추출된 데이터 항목
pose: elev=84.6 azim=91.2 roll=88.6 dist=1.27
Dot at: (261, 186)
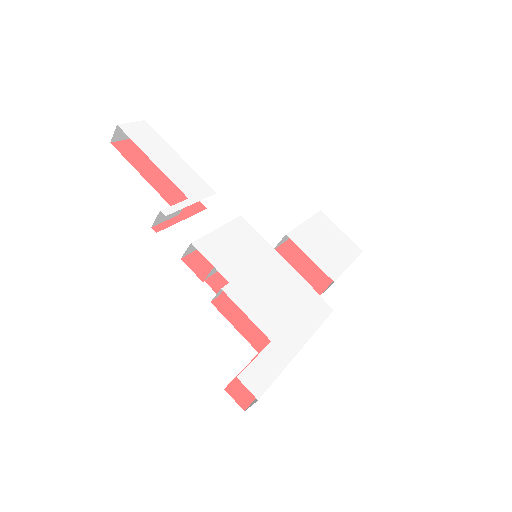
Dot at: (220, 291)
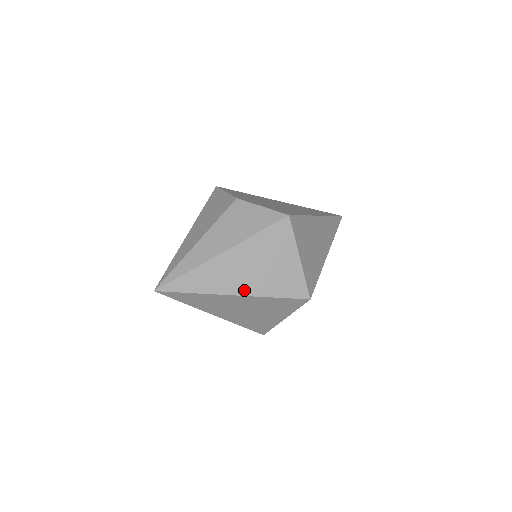
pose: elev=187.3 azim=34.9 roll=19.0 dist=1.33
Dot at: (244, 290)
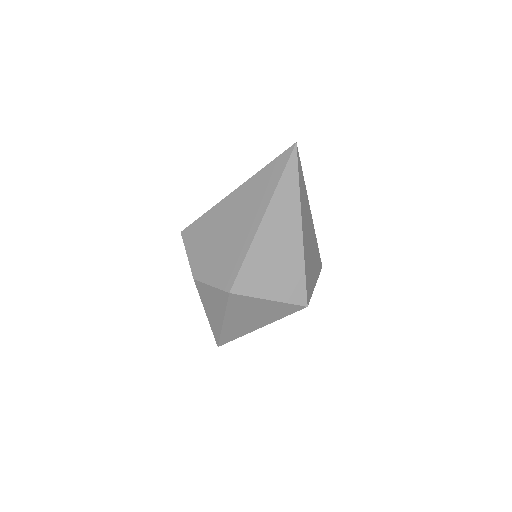
Dot at: (260, 325)
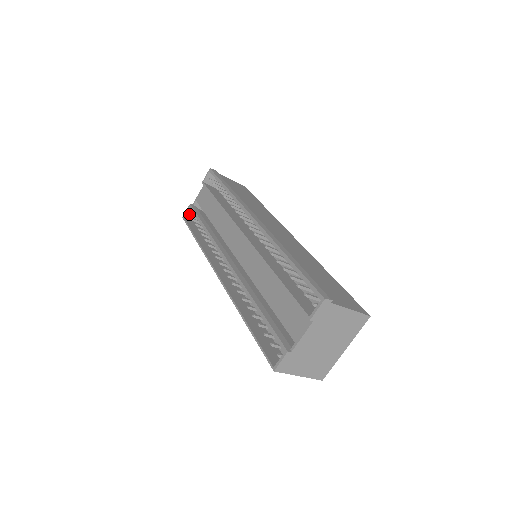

(짧은 연습) 위 자료의 모든 줄을 '번호'와 '줄' 두 열로 된 마크다운 표로 나타내 주시겠어요? 빈 줄은 빼고, 그림은 답에 넣지 마세요.

(과제 결과)
| 번호 | 줄 |
|---|---|
| 1 | pose: elev=84.6 azim=91.2 roll=88.6 dist=1.27 |
| 2 | Dot at: (261, 186) |
| 3 | Dot at: (220, 291) |
| 4 | pose: elev=187.3 azim=34.9 roll=19.0 dist=1.33 |
| 5 | Dot at: (244, 290) |
| 6 | Dot at: (260, 325) |